Saved entries

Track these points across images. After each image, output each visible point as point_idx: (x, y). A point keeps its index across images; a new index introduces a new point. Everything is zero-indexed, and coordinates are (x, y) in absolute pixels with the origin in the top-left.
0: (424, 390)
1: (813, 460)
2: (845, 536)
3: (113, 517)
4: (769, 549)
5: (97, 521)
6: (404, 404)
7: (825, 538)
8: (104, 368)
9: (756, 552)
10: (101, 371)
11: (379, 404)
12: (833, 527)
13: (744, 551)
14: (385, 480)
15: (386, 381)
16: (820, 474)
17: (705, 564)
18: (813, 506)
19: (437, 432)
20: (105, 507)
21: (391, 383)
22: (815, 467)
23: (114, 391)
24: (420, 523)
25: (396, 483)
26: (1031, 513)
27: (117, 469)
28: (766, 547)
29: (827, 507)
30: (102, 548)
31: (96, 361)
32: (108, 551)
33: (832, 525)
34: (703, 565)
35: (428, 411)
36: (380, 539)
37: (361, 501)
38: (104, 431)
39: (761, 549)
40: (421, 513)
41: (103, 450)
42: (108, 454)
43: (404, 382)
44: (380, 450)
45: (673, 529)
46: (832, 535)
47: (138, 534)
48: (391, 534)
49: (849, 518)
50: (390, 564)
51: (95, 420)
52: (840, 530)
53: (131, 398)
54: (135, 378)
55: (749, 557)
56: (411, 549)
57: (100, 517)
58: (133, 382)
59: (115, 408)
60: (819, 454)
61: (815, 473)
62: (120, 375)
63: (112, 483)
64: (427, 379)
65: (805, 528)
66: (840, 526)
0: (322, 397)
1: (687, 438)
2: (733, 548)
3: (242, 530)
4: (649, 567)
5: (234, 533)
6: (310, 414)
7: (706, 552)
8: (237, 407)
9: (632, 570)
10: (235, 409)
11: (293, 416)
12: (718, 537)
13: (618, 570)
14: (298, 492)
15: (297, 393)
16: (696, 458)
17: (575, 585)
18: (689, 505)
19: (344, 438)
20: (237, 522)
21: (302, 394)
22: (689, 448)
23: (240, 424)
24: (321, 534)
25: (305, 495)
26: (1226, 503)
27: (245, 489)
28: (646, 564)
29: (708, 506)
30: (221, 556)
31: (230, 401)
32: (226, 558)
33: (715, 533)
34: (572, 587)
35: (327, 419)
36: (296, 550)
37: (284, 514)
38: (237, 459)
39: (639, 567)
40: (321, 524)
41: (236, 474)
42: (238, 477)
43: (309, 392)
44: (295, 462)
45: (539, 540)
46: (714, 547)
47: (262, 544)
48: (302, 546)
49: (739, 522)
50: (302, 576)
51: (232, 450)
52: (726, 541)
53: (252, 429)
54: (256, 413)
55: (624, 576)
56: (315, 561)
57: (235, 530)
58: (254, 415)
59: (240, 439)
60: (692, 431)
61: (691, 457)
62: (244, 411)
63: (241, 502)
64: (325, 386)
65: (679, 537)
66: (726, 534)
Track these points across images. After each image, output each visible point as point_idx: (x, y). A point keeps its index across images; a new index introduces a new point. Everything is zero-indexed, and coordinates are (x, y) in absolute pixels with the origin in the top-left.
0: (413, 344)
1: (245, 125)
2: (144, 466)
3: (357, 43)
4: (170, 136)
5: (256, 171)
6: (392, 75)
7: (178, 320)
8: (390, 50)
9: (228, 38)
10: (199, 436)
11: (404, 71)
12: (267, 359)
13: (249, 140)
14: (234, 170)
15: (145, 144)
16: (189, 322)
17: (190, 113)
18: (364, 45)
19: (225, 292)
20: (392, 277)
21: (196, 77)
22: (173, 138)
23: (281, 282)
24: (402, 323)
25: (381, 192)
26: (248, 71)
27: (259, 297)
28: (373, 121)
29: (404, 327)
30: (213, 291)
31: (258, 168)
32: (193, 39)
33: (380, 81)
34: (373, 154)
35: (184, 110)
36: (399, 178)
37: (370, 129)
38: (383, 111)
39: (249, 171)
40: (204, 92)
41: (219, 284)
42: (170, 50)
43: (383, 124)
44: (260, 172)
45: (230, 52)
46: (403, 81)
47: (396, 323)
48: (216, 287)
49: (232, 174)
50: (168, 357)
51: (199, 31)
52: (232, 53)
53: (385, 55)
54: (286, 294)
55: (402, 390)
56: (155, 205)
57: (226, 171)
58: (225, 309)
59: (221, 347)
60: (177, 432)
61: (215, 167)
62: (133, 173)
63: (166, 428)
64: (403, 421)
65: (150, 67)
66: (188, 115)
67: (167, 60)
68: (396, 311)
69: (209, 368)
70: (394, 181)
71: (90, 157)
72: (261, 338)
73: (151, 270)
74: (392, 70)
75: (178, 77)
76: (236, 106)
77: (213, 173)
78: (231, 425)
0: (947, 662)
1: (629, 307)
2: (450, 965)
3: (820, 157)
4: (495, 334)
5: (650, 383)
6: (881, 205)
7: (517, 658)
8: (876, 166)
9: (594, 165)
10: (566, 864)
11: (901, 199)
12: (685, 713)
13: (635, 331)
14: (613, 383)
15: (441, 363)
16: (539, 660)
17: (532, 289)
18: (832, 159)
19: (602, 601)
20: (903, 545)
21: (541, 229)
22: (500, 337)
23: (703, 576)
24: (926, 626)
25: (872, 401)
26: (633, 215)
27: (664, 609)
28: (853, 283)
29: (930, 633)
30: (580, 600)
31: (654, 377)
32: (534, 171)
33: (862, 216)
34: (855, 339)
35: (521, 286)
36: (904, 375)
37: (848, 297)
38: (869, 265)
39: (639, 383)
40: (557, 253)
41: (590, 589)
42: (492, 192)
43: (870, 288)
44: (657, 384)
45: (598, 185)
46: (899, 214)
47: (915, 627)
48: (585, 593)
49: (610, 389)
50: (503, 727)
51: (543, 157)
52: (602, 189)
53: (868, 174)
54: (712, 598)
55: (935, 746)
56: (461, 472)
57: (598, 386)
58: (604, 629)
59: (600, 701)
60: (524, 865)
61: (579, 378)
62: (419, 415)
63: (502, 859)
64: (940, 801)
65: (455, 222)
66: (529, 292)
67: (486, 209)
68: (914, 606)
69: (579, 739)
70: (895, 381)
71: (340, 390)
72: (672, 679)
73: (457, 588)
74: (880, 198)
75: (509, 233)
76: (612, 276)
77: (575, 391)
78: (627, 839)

* WHAT TO WORK ON
All the entries are to be reproduced verbatim.

* RESULT OF THIS TASK
Track these points across images. After each image, output each visible point as point_idx: (x, y). A point keeps its index across images; a new index introduces a new point. Everything is zero-indexed, and coordinates are (x, y) in absolute pixels with the origin in the top-left.
0: (424, 390)
1: (813, 460)
2: (845, 536)
3: (113, 517)
4: (769, 549)
5: (97, 521)
6: (404, 404)
7: (825, 538)
8: (104, 368)
9: (756, 552)
10: (101, 371)
11: (379, 404)
12: (833, 527)
13: (744, 551)
14: (385, 480)
15: (386, 381)
16: (820, 474)
17: (705, 564)
18: (813, 506)
19: (437, 432)
20: (105, 507)
21: (391, 383)
22: (815, 467)
23: (114, 391)
24: (420, 523)
25: (396, 483)
26: (1031, 513)
27: (117, 469)
28: (766, 547)
29: (827, 507)
30: (102, 548)
31: (96, 361)
32: (108, 551)
33: (832, 525)
34: (703, 565)
35: (428, 411)
36: (380, 539)
37: (361, 501)
38: (104, 431)
39: (761, 549)
40: (421, 513)
41: (103, 450)
42: (108, 454)
43: (404, 382)
44: (380, 450)
45: (673, 529)
46: (832, 535)
47: (138, 534)
48: (391, 534)
49: (849, 518)
50: (390, 564)
51: (95, 420)
52: (840, 530)
53: (131, 398)
54: (135, 378)
55: (749, 557)
56: (411, 549)
57: (100, 517)
58: (133, 382)
59: (115, 408)
60: (819, 454)
61: (815, 473)
62: (120, 375)
63: (112, 483)
64: (427, 379)
65: (805, 528)
66: (840, 526)
0: (322, 397)
1: (687, 438)
2: (733, 548)
3: (242, 530)
4: (649, 567)
5: (234, 533)
6: (310, 414)
7: (706, 552)
8: (237, 407)
9: (632, 570)
10: (235, 409)
11: (293, 416)
12: (718, 537)
13: (618, 570)
14: (298, 492)
15: (297, 393)
16: (696, 458)
17: (575, 585)
18: (689, 505)
19: (344, 438)
20: (237, 522)
21: (302, 394)
22: (689, 448)
23: (240, 424)
24: (321, 534)
25: (305, 495)
26: (1226, 503)
27: (245, 489)
28: (646, 564)
29: (708, 506)
30: (221, 556)
31: (230, 401)
32: (226, 558)
33: (715, 533)
34: (572, 587)
35: (327, 419)
36: (296, 550)
37: (284, 514)
38: (237, 459)
39: (639, 567)
40: (321, 524)
41: (236, 474)
42: (238, 477)
43: (309, 392)
44: (295, 462)
45: (539, 540)
46: (714, 547)
47: (262, 544)
48: (302, 546)
49: (739, 522)
50: (302, 576)
51: (232, 450)
52: (726, 541)
53: (252, 429)
54: (256, 413)
55: (624, 576)
56: (315, 561)
57: (235, 530)
58: (254, 415)
59: (240, 439)
60: (692, 431)
61: (691, 457)
62: (244, 411)
63: (241, 502)
64: (325, 386)
65: (679, 537)
66: (726, 534)
Track these points across images. After each image, output each visible point as point_idx: (x, y). A point keeps its index across images; a new index introduces a new point. Everything is zero-indexed, and coordinates are (x, y) in absolute pixels with the origin in the top-left.
0: (413, 344)
1: (245, 125)
2: (144, 466)
3: (357, 43)
4: (170, 136)
5: (256, 171)
6: (392, 75)
7: (178, 320)
8: (390, 50)
9: (228, 38)
10: (199, 436)
11: (404, 71)
12: (267, 359)
13: (249, 140)
14: (234, 170)
15: (145, 144)
16: (189, 322)
17: (190, 113)
18: (364, 45)
19: (225, 292)
20: (392, 277)
21: (196, 77)
22: (173, 138)
23: (281, 282)
24: (402, 323)
25: (381, 192)
26: (248, 71)
27: (259, 297)
28: (373, 121)
29: (404, 327)
30: (213, 291)
31: (258, 168)
32: (193, 39)
33: (380, 81)
34: (373, 154)
35: (184, 110)
36: (399, 178)
37: (370, 129)
38: (383, 111)
39: (249, 171)
40: (204, 92)
41: (219, 284)
42: (170, 50)
43: (383, 124)
44: (260, 172)
45: (230, 52)
46: (403, 81)
47: (396, 323)
48: (216, 287)
49: (232, 174)
50: (168, 357)
51: (199, 31)
52: (232, 53)
53: (385, 55)
54: (286, 294)
55: (402, 390)
56: (155, 205)
57: (226, 171)
58: (225, 309)
59: (221, 347)
60: (177, 432)
61: (215, 167)
62: (133, 173)
63: (166, 428)
64: (403, 421)
65: (150, 67)
66: (188, 115)
67: (167, 60)
68: (396, 311)
69: (209, 368)
70: (394, 181)
71: (90, 157)
72: (261, 338)
73: (151, 270)
74: (392, 70)
75: (178, 77)
76: (236, 106)
77: (213, 173)
78: (231, 425)
0: (947, 662)
1: (629, 307)
2: (450, 965)
3: (820, 157)
4: (495, 334)
5: (650, 383)
6: (881, 205)
7: (517, 658)
8: (876, 166)
9: (594, 165)
10: (566, 864)
11: (901, 199)
12: (685, 713)
13: (635, 331)
14: (613, 383)
15: (441, 363)
16: (539, 660)
17: (532, 289)
18: (832, 159)
19: (602, 601)
20: (903, 545)
21: (541, 229)
22: (500, 337)
23: (703, 576)
24: (926, 626)
25: (872, 401)
26: (633, 215)
27: (664, 609)
28: (853, 283)
29: (930, 633)
30: (580, 600)
31: (654, 377)
32: (534, 171)
33: (862, 216)
34: (855, 339)
35: (521, 286)
36: (904, 375)
37: (848, 297)
38: (869, 265)
39: (639, 383)
40: (557, 253)
41: (590, 589)
42: (492, 192)
43: (870, 288)
44: (657, 384)
45: (598, 185)
46: (899, 214)
47: (915, 627)
48: (585, 593)
49: (610, 389)
50: (503, 727)
51: (543, 157)
52: (602, 189)
53: (868, 174)
54: (712, 598)
55: (935, 746)
56: (461, 472)
57: (598, 386)
58: (604, 629)
59: (600, 701)
60: (524, 865)
61: (579, 378)
62: (419, 415)
63: (502, 859)
64: (940, 801)
65: (455, 222)
66: (529, 292)
67: (486, 209)
68: (914, 606)
69: (579, 739)
70: (895, 381)
71: (340, 390)
72: (672, 679)
73: (457, 588)
74: (880, 198)
75: (509, 233)
76: (612, 276)
77: (575, 391)
78: (627, 839)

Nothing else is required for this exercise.